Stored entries
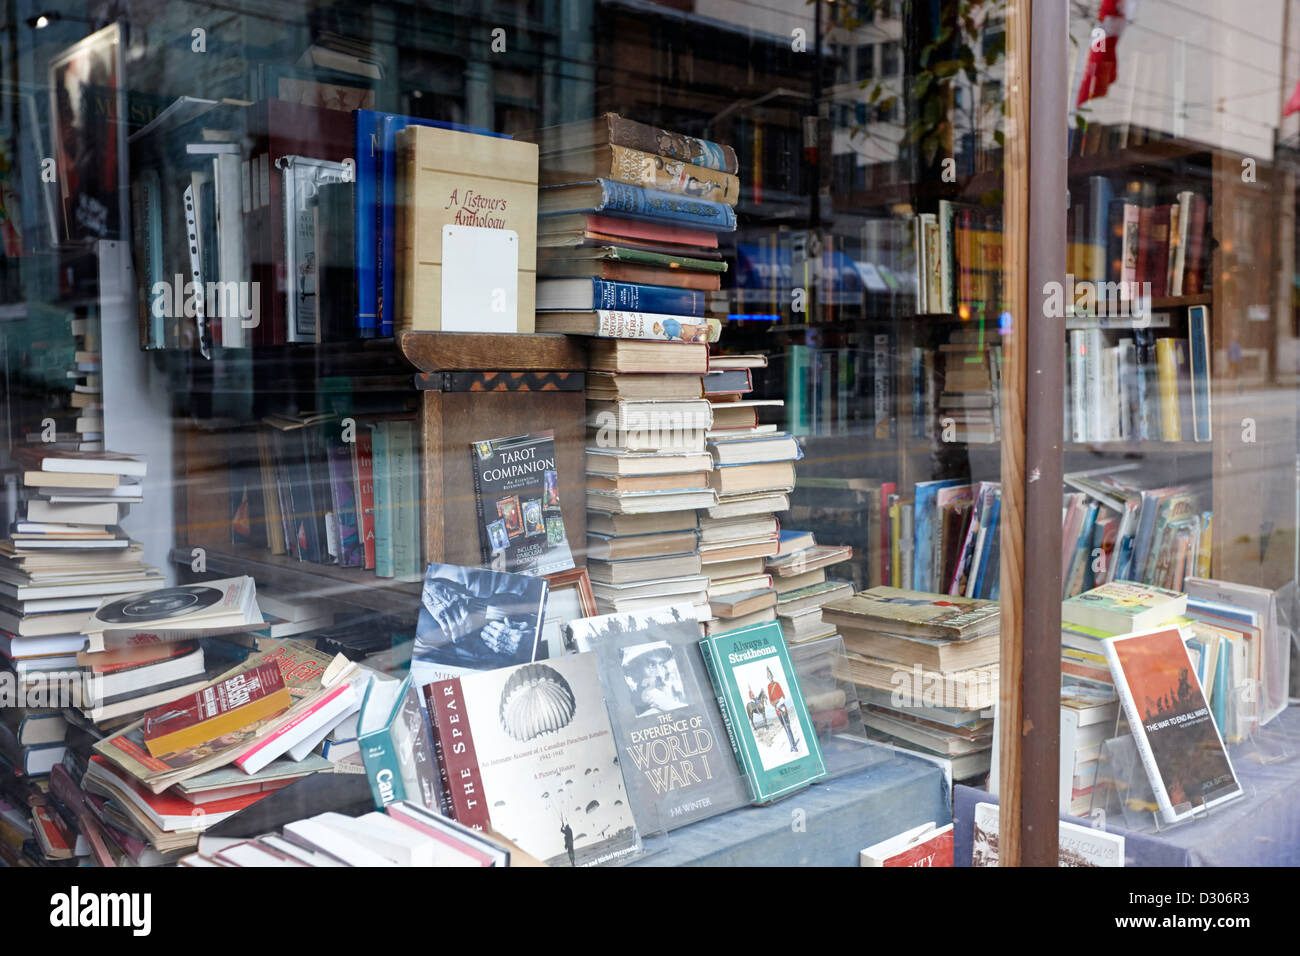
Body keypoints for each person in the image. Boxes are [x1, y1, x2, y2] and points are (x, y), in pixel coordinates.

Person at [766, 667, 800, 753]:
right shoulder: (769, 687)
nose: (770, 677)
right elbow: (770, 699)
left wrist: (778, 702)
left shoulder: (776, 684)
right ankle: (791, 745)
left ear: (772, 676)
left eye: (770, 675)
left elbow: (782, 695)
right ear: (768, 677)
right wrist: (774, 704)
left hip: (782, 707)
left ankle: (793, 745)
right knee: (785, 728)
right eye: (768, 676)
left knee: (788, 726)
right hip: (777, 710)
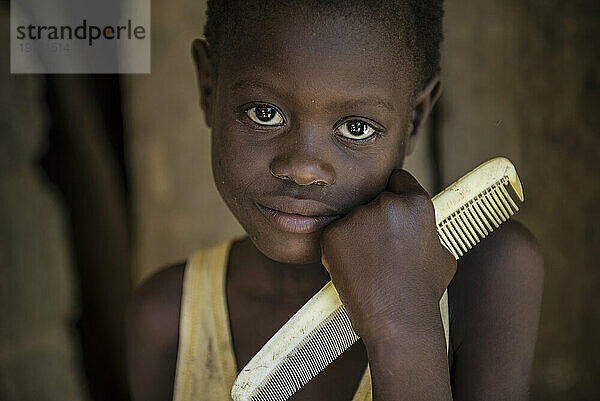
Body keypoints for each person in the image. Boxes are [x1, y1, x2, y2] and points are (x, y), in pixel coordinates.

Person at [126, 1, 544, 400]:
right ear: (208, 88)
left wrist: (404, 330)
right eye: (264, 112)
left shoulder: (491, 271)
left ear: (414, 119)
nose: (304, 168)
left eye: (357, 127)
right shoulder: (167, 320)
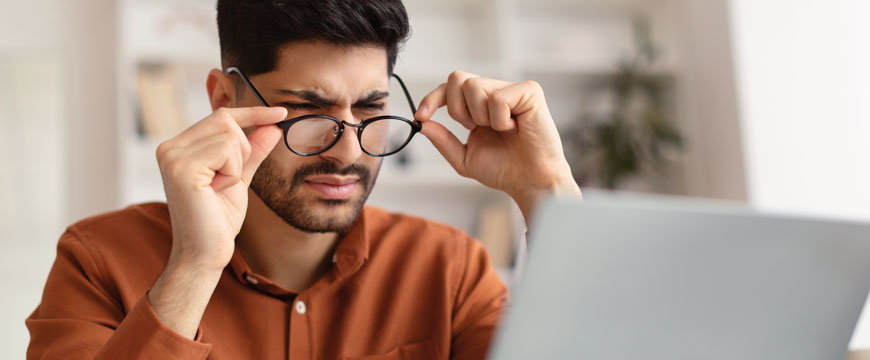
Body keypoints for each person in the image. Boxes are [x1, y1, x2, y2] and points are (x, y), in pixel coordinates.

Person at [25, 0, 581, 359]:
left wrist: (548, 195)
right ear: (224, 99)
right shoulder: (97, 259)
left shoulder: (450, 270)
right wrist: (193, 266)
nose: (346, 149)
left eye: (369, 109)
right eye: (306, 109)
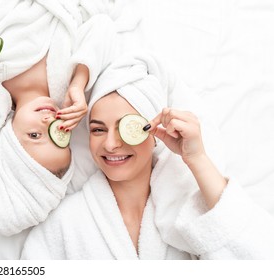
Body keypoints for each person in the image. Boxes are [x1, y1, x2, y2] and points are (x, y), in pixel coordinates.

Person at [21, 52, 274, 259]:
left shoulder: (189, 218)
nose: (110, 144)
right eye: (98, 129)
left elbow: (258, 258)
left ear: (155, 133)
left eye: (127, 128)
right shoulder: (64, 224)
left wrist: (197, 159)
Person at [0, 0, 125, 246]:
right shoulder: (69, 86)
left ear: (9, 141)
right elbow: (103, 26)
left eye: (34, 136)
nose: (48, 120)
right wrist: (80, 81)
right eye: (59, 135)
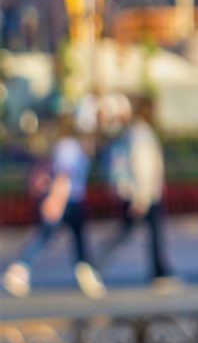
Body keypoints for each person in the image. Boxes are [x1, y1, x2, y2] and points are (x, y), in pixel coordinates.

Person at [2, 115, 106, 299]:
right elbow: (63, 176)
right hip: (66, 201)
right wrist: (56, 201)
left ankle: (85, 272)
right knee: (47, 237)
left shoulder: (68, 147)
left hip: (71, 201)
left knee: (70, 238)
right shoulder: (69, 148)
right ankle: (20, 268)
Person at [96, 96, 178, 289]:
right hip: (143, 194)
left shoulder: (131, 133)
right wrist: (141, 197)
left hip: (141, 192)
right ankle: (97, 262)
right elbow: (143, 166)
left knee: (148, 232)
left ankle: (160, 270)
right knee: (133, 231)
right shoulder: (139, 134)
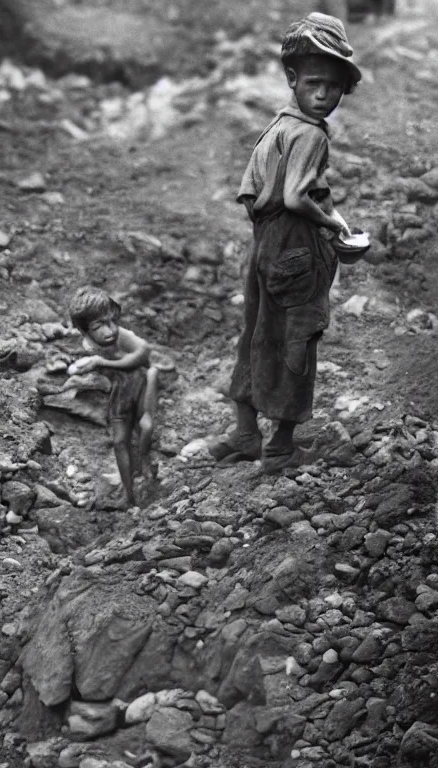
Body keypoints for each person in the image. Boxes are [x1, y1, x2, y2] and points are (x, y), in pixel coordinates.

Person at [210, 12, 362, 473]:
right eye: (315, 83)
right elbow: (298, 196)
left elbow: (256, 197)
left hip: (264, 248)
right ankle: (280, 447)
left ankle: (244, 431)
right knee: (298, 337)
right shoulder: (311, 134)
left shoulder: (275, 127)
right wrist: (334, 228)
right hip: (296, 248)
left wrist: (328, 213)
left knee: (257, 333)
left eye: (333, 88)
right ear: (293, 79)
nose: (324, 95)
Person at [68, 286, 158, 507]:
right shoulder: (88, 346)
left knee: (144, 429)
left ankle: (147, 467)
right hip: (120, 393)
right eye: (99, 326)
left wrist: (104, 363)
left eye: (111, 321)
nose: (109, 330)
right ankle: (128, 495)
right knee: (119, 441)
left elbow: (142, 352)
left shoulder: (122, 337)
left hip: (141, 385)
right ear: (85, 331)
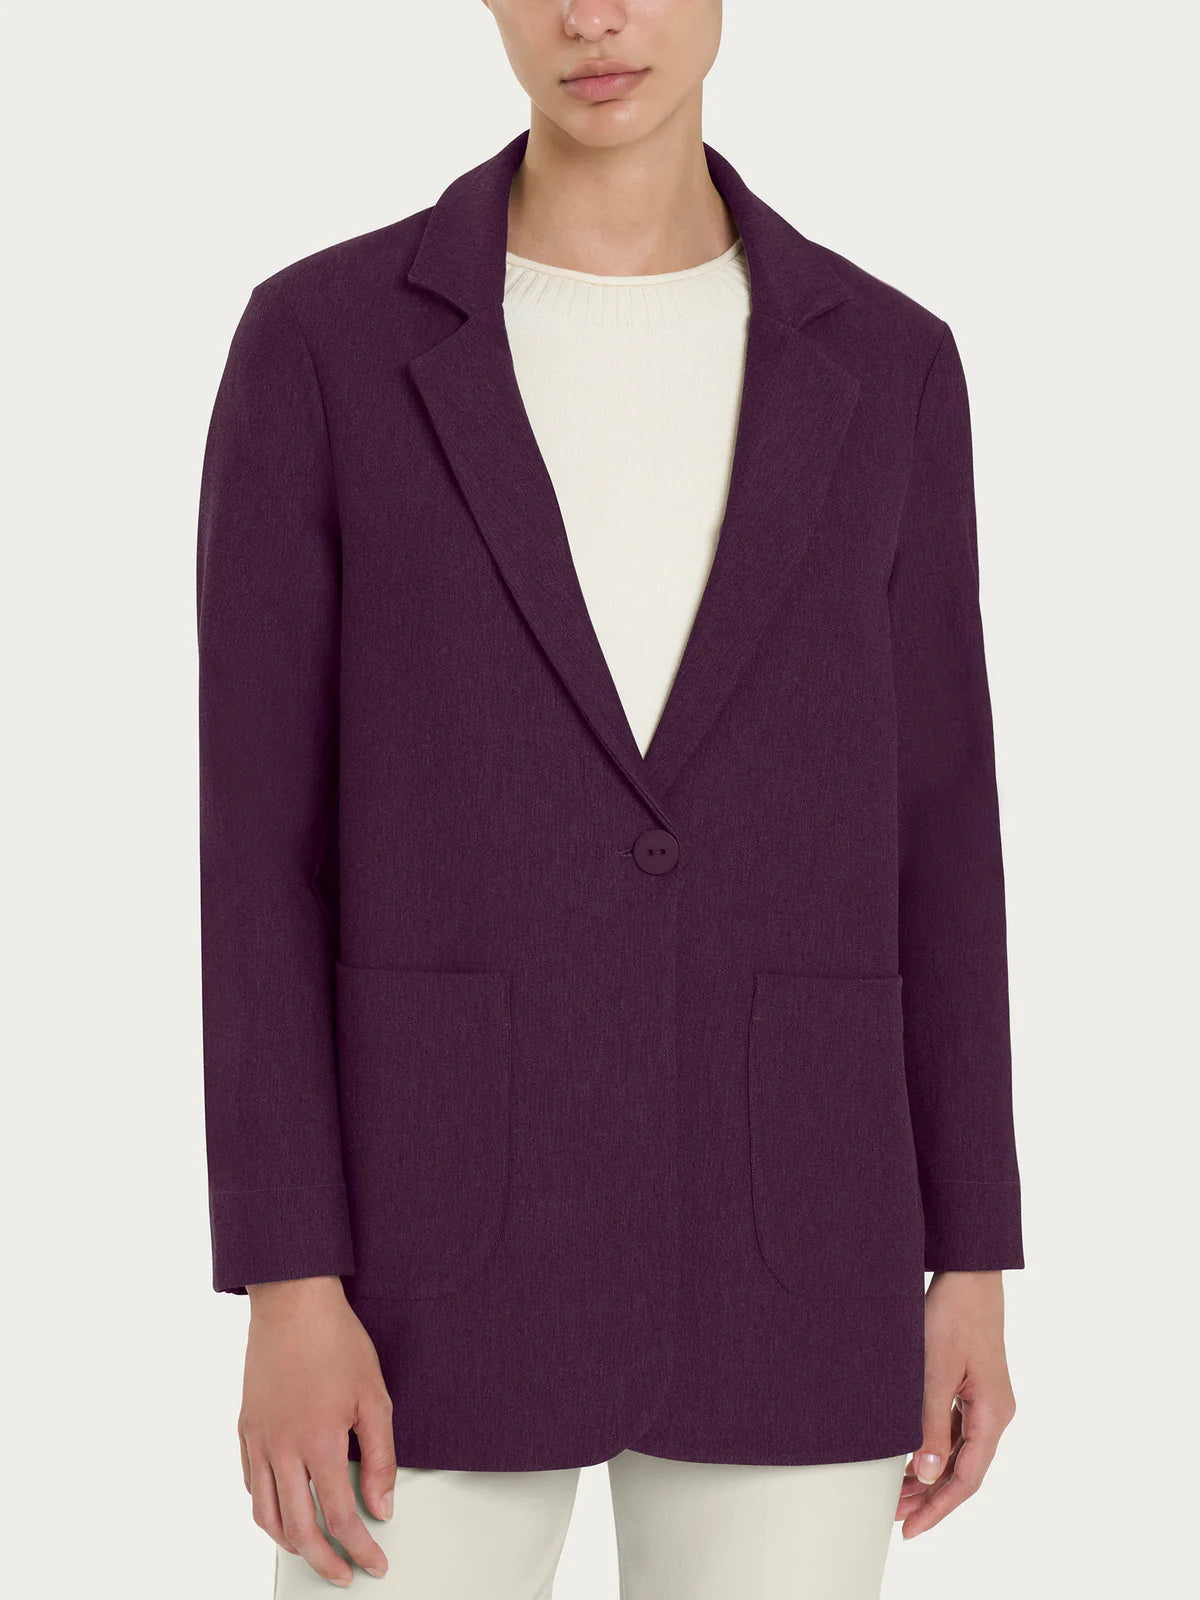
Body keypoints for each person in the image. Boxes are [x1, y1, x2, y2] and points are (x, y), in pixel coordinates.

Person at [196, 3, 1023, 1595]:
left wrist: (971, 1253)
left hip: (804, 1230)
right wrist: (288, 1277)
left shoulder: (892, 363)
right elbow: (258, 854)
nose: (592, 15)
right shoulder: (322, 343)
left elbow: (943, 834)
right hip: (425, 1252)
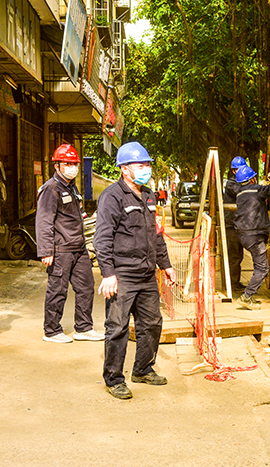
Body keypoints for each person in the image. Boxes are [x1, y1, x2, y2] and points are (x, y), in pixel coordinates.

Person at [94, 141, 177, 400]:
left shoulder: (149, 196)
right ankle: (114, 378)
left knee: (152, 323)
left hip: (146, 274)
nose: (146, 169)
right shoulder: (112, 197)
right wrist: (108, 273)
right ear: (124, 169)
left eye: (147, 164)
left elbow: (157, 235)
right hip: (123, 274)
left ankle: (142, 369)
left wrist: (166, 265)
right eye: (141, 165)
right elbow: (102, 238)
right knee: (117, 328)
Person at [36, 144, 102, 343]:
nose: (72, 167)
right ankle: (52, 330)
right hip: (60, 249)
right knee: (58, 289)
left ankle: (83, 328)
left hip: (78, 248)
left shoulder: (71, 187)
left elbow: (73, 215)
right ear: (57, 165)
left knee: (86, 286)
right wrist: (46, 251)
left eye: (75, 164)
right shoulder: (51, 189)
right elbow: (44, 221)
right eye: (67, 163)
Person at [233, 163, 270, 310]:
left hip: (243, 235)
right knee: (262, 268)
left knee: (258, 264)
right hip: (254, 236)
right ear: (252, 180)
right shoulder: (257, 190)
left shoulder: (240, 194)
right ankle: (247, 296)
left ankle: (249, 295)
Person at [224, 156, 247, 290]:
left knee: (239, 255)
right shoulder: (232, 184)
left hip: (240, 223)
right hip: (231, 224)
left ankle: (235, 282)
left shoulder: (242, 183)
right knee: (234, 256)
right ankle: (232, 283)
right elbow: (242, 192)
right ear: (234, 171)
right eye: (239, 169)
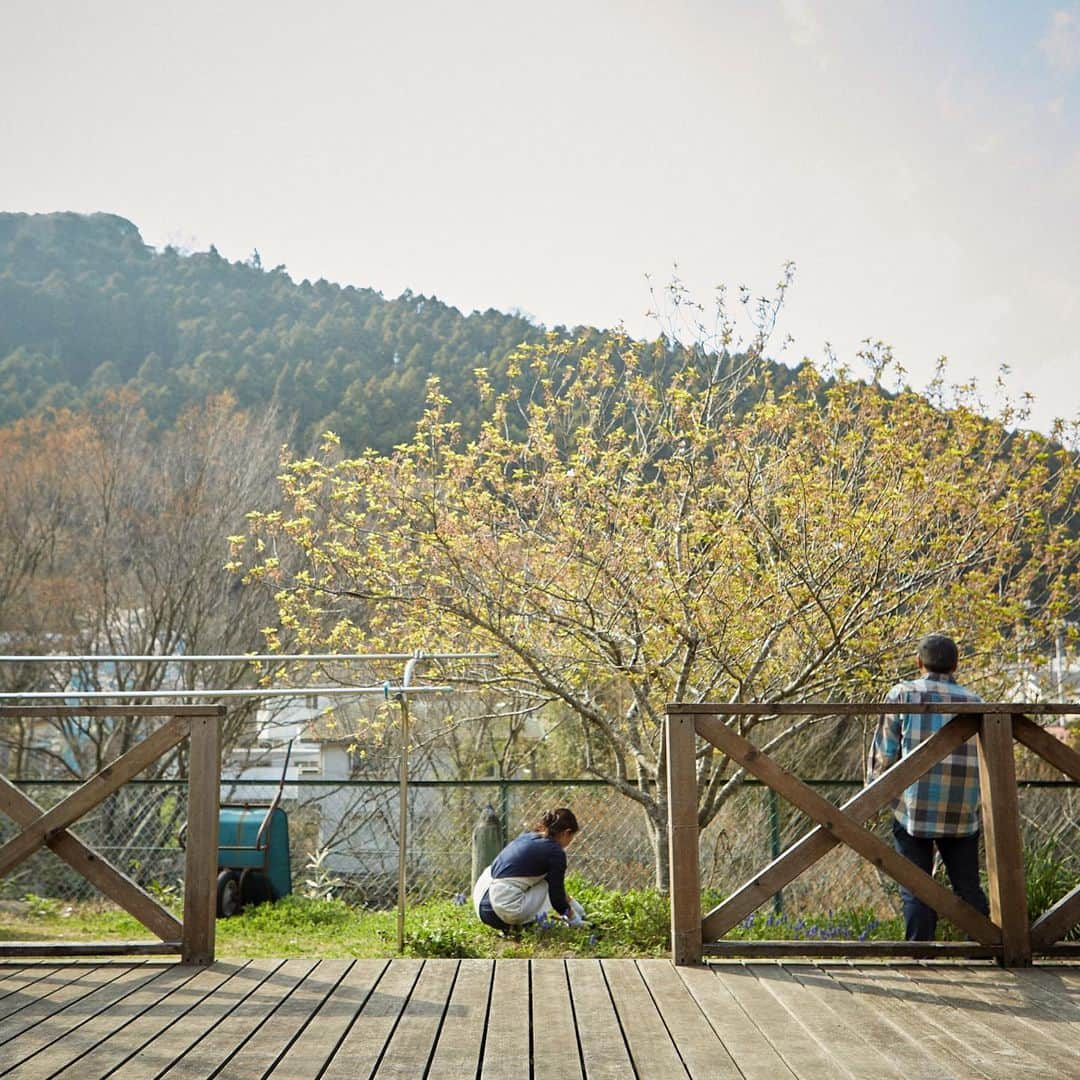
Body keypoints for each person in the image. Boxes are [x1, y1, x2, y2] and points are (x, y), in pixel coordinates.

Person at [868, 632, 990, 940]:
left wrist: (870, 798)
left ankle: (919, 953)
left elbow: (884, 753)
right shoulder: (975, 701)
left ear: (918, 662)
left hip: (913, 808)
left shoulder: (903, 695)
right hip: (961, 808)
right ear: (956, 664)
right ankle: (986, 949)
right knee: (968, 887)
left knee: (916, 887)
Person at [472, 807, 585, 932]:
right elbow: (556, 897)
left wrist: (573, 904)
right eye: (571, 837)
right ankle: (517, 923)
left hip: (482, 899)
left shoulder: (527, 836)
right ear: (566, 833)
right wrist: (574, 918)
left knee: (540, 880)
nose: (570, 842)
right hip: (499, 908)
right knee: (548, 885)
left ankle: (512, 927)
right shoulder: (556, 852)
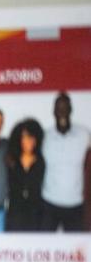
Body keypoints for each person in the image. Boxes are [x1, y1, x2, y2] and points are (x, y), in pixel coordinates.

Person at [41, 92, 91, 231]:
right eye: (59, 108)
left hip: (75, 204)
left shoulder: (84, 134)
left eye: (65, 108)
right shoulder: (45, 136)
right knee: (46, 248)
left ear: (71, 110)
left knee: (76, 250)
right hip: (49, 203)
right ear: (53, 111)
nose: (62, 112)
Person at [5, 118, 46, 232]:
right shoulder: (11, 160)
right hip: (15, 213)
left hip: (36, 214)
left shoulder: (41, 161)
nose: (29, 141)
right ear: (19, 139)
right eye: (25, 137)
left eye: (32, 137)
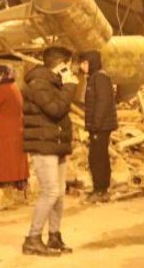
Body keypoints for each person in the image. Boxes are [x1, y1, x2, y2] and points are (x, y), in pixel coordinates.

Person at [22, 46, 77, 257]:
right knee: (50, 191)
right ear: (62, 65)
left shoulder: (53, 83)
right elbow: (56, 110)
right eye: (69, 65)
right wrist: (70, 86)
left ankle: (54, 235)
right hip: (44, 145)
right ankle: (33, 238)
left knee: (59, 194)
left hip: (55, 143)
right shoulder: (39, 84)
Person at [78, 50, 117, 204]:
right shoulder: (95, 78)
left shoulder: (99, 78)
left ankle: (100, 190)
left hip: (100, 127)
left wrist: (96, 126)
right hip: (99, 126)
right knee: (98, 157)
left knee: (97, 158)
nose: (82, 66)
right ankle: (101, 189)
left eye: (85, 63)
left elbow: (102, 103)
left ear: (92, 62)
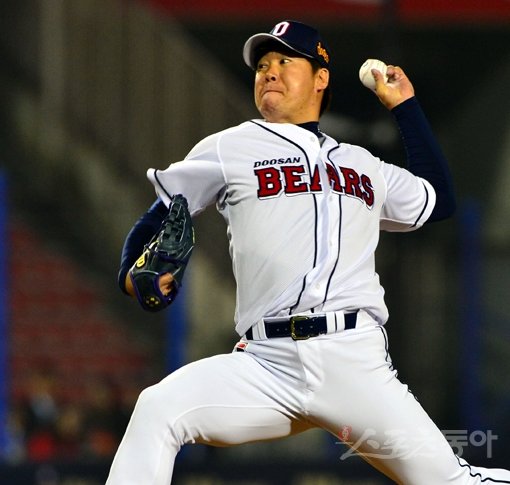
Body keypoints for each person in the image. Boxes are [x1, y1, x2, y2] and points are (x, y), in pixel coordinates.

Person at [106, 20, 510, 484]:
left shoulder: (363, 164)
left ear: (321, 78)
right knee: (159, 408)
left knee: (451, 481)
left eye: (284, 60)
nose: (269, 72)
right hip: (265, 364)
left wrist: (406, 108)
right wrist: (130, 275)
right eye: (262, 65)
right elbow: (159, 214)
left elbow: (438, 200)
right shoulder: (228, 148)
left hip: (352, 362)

(Exercise instructions):
All that should appear in the answer is the lines above from the line with "left ankle: (147, 467)" through the line with "left hip: (804, 1230)", retyped exactly, pictures left out.

(Your response):
left ankle: (147, 467)
right hip: (120, 393)
right eye: (99, 326)
left wrist: (104, 363)
left eye: (111, 321)
nose: (109, 330)
right ankle: (128, 495)
right knee: (119, 441)
left elbow: (142, 352)
left shoulder: (122, 337)
left hip: (141, 385)
right ear: (85, 331)
Body keypoints for each person in the image. Boxes are [x1, y1, x2, y2] and points are (x, y), in pixel coordinates.

Person at [196, 3, 1023, 1595]:
left wrist: (971, 1253)
left hip: (804, 1230)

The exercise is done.